Evidence Supporting Dual Therapy

SERAPHIN: Macitentan Added to Background Therapy

  • The SERAPHIN trial evaluated macitentan in patients with PAH, 64% of whom were already receiving background therapy
  • Baseline background therapy included 62% of patients on phosphodiesterase‑5 inhibitors (PDE5i) and 5% on prostanoids
  • Macitentan significantly reduced morbidity and mortality events* compared with placebo (HR 0.55; 97.5% CI 0.39–0.76; p<0.001) for macitentan 10 mg
  • Benefits were observed regardless of whether patients were treatment‑naïve or receiving background therapy
  • The trial provided early evidence that adding an endothelin receptor antagonist (ERA) to existing therapy improves long‑term outcomes

*Worsening of PAH, initiation of treatment with intravenous or subcutaneous prostanoids, lung transplantation or atrial septostomy; death from any cause

GRIPHON: Selexipag Added to ERA and/or PDE5i Therapy

  • The GRIPHON trial evaluated the oral prostacyclin receptor agonist selexipag in a population where 80% were already on background therapy
  • Background regimens included 47% of patients on either an ERA or PDE5i and 33% on ERA + PDE5i dual therapy
  • Selexipag reduced the risk of morbidity and mortality events* by 40% (HR 0.60; 99% CI 0.46–0.78; p<0.001)
  • Benefits were consistent across subgroups, including those already receiving dual therapy.
  • These results reinforced the principle that sequential addition of prostacyclin‑pathway agents improves outcomes even in patients already on combination therapy

*Death or PAH complication (disease progression or worsening of PAH resulting in hospitalization, initiation of parenteral prostanoid therapy or long-term oxygen therapy, or need for lung transplantation or balloon atrial septostomy)
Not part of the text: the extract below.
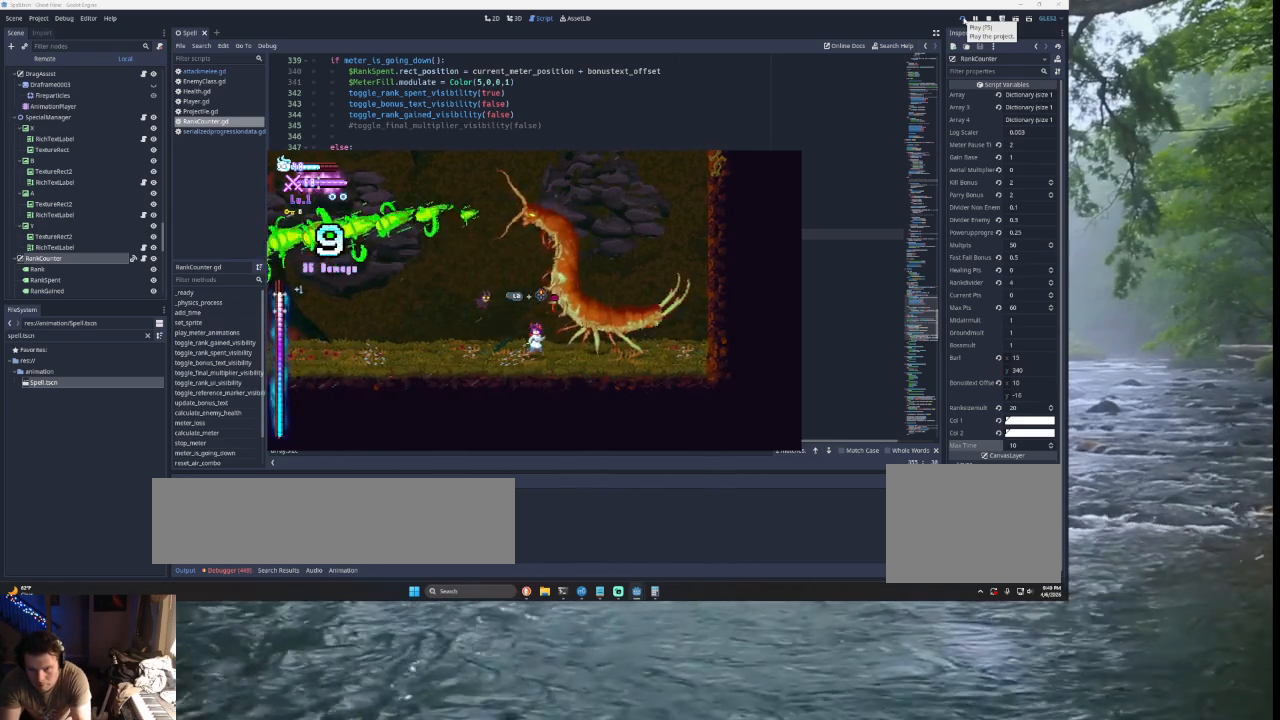
{"buttons": ["SQUARE"], "left_stick": "center", "right_stick": "center", "events": [[33, "SQUARE", "down"], [167, "left_stick", "center"], [233, "SQUARE", "up"], [333, "SQUARE", "down"]]}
Evidence Supporting Triple and Quadruple Therapy

HYPERION: Sotatercept in Early PAH

  • The HYPERION trial evaluated sotatercept within the first year after PAH diagnosis
  • Most participants were receiving dual oral therapy; a smaller proportion were on triple therapy
  • Sotatercept markedly reduced the risk of clinical worsening events* (HR 0.24; 95% CI 0.14–0.41; p<0.001)
  • Benefits were observed despite patients already receiving optimized background therapy
  • These results align with findings from STELLAR, which enrolled predominantly intermediate‑risk patients on triple therapy, and ZENITH, which enrolled high‑risk patients, largely on triple therapy
  • Across studies, sotatercept consistently improved functional, hemodynamic, and clinical outcomes, supporting its role as an add‑on therapy in patients not achieving low‑risk status

*Death from any cause, unplanned hospitalization lasting ≥24 hours for worsening of PAH, atrial septostomy, lung transplantation, or deterioration in performance in exercise testing due to PAH

Clinical Implications: Moving Beyond Stepwise Escalation

  • Cumulative evidence from SERAPHIN, GRIPHON, HYPERION, STELLAR, and ZENITH demonstrates that:
    • Monotherapy is insufficient for most patients
    • Dual therapy is now considered the minimum standard for newly diagnosed PAH
    • Triple therapy is appropriate for intermediate‑ and high‑risk patients
    • Quadruple therapy, including the addition of sotatercept, is emerging as a strategy for patients who remain above low‑risk thresholds despite optimized therapy
  • Risk‑based treatment intensification is now central to PAH management, with therapy escalation guided by functional class, 6‑minute walk distance, biomarkers, hemodynamics, and clinical events

Conclusions
The contemporary management of PAH has shifted decisively away from monotherapy, driven by robust clinical trial evidence demonstrating the superiority of combination approaches. Dual therapy is now standard at diagnosis for most patients, while triple and quadruple regimens are increasingly used to achieve and maintain low‑risk status. Agents targeting multiple complementary pathways provide additive benefits when used together. Risk‑based treatment algorithms underscore the need for early escalation rather than stepwise intensification. As the therapeutic landscape continues to evolve, combination therapy remains the cornerstone of improving long‑term outcomes in PAH.

Content is accurate as of the date of release on 13 February 2026.